Keyframes are used to create and control animation, effects, audio properties, and many other kinds of changes that occur over time. A keyframe marks the point in time where you specify a value, such as spatial position, opacity, or audio volume. Values between keyframes are interpolated. When you use keyframes to create a change over time, you must use at least two keyframes—one for the state at the beginning of the change, and one for the state at the end of the change.
- Go to 3:00 by doing one of the following:
- Drag the current-time indicator to the right in the time ruler so that it’s positioned at 3:00.
- Click the Current Time field in the Timeline panel or Composition panel, type 300 (for 3 seconds) in the Go To Time dialog box, and click OK.
Now you can drag the Substrate title to its final position, but since you dragged it off the screen in step 4, you’ll need to zoom out to grab it.
- With the Title Here layer still selected in the Timeline panel, select the Zoom tool () and Alt-click (Windows) or Option-click (Mac OS) to zoom out so that you can see the text layer on the pasteboard of the Composition panel.
- Switch back to the Selection tool () and drag the text layer up in the Composition panel, to the top quarter of the viewing area. Press Shift to constrain the
drag operation to the vertical axis. Your final Position values should be approximately 359, 135.
After Effects automatically creates a second keyframe at this position.
- To zoom back in to the composition, choose Fit Up To 100% from the Magnification Ratio pop-up menu in the lower-left corner
of the Composition panel.
The blue lines at the top, bottom, and sides of the Composition panel indicate title-safe and action-safe zones. Television sets enlarge a video image and allow some portion of its outer edges to be cut off by the edge of the screen. This is known as overscan. The amount of overscan is not consistent between television sets, so you should keep important parts of a video image, such as action or titles, within margins called safe zones. Keep your text inside the inner blue guides to ensure that it is in the title-safe zone, and keep important scene elements inside the outer blue guides to ensure that they are in the action-safe zone.
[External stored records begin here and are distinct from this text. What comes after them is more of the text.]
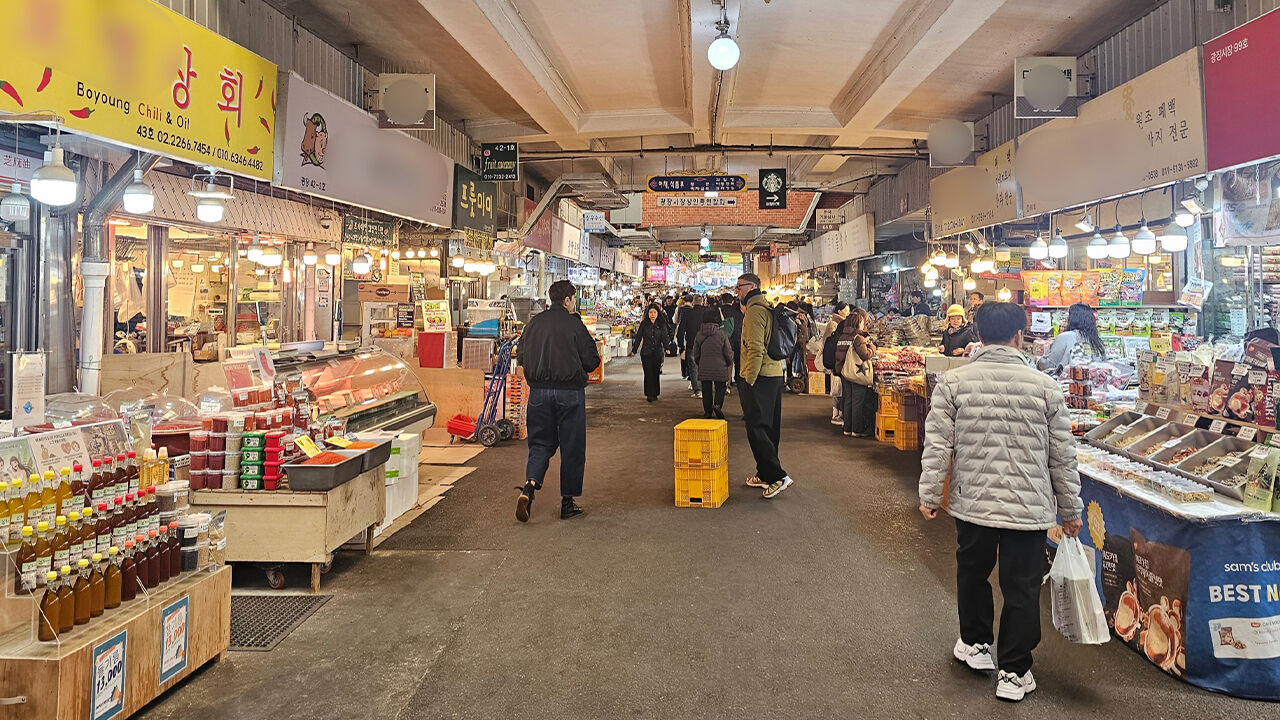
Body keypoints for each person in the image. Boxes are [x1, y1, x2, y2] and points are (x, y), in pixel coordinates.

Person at [918, 301, 1083, 703]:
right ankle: (1014, 670)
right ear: (1019, 336)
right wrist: (1071, 510)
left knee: (972, 573)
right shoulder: (1045, 387)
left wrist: (930, 493)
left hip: (973, 503)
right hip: (1029, 509)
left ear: (977, 334)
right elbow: (1062, 455)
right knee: (1021, 587)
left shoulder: (954, 382)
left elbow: (937, 444)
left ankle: (975, 645)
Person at [514, 280, 600, 523]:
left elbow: (521, 356)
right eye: (573, 299)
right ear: (567, 300)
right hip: (569, 394)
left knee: (540, 444)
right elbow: (591, 360)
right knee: (572, 446)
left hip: (538, 394)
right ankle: (567, 503)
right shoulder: (574, 325)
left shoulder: (533, 324)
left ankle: (529, 487)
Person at [735, 273, 794, 498]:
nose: (737, 292)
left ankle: (778, 476)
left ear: (751, 287)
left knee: (757, 428)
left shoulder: (755, 311)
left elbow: (755, 348)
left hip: (760, 377)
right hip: (773, 374)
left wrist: (748, 380)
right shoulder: (765, 307)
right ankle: (764, 474)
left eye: (739, 287)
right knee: (768, 427)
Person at [834, 308, 877, 437]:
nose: (863, 325)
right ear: (857, 323)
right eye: (862, 322)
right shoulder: (858, 338)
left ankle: (847, 428)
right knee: (858, 401)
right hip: (857, 373)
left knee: (848, 400)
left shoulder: (842, 336)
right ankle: (856, 429)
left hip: (845, 372)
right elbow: (865, 355)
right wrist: (872, 347)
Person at [1036, 302, 1106, 376]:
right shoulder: (1096, 341)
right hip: (1094, 381)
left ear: (1072, 319)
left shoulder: (1065, 337)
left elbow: (1050, 364)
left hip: (1069, 381)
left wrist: (1038, 361)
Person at [691, 307, 734, 419]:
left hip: (704, 365)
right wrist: (728, 362)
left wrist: (699, 362)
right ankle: (717, 405)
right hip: (720, 366)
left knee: (706, 389)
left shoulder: (699, 335)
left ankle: (708, 411)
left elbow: (696, 353)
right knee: (720, 387)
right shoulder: (722, 334)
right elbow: (728, 351)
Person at [631, 304, 672, 402]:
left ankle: (655, 393)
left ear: (658, 313)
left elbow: (665, 337)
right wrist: (634, 350)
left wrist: (667, 347)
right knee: (648, 373)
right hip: (646, 352)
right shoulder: (644, 324)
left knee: (656, 373)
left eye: (654, 312)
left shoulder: (661, 324)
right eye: (650, 312)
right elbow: (638, 337)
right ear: (647, 313)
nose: (652, 315)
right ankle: (649, 394)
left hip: (657, 352)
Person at [821, 302, 851, 425]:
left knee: (838, 389)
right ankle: (836, 415)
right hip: (835, 360)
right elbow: (829, 343)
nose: (848, 313)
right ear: (839, 311)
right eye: (846, 311)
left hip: (837, 360)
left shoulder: (841, 323)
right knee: (837, 389)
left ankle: (838, 413)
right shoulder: (834, 324)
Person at [677, 295, 705, 397]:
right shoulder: (707, 313)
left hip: (692, 343)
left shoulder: (687, 314)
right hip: (706, 343)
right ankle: (706, 388)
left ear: (693, 302)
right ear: (702, 302)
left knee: (693, 367)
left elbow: (681, 330)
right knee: (705, 365)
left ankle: (698, 390)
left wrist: (681, 345)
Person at [721, 292, 744, 384]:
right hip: (737, 339)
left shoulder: (718, 311)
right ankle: (738, 379)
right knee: (738, 362)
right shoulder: (738, 312)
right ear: (732, 301)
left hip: (723, 340)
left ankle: (726, 381)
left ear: (722, 301)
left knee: (724, 361)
Even though this is a simple animation, you’ll learn good animation practices right away by adding ease-in controls using the Easy Ease feature. Easing into (and out of) animations keeps the motion from appearing to be too sudden or robotic.
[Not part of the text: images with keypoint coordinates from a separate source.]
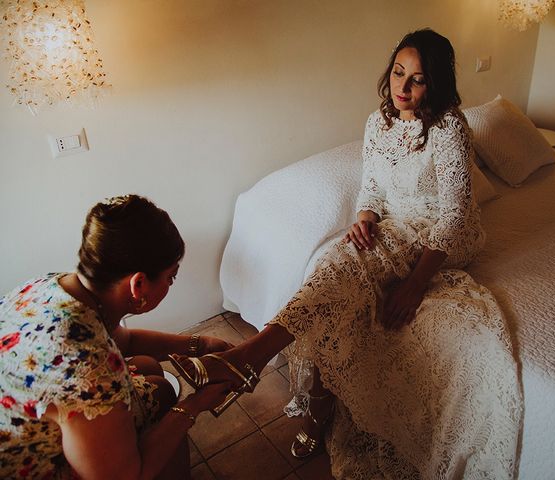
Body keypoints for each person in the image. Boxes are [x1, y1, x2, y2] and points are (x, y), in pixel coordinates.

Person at [171, 28, 521, 479]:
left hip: (442, 232)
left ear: (435, 83)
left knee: (344, 272)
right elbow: (372, 186)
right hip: (395, 225)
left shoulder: (450, 127)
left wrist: (416, 285)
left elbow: (454, 216)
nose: (403, 87)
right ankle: (279, 382)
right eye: (398, 73)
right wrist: (365, 216)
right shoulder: (378, 123)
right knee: (333, 274)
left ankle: (246, 361)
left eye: (418, 79)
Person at [0, 194, 234, 479]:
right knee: (163, 396)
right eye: (170, 277)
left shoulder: (53, 286)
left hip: (20, 421)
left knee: (147, 367)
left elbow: (126, 341)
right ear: (139, 284)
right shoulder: (90, 366)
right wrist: (195, 404)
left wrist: (199, 344)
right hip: (24, 465)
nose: (171, 283)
- Right-click (Windows) or Control-click (Mac OS) the Position keyframe at 3:00 and choose Keyframe Assistant > Easy Ease In. As the text approaches its final position, it will ease to a smooth stop. The keyframe icon changes to an arrow.
Adding an animation preset
So far, the text is moving onto the screen. After it arrives, you don’t want it to just sit there. Applying an animation preset will bring it to life.
- With the Title Here layer still selected in the Timeline panel, go to 2:10, the point at which the text is almost at its final position. Remember, you can go to the time by dragging the current-time indicator or by clicking the Current Time field in the Timeline panel or Composition panel.
- Click the Effects & Presets tab, and then type raining in the search box to quickly locate the Raining Characters animation presets.
- Drag the Raining Characters Out effect onto the word Substrate in the Composition panel to apply it to the text layer.
The Effect Controls panel opens so that you can customize the Echo effect, which is a component of the animation preset. The default settings are fine for this project.
- Choose File > Save to save your work so far.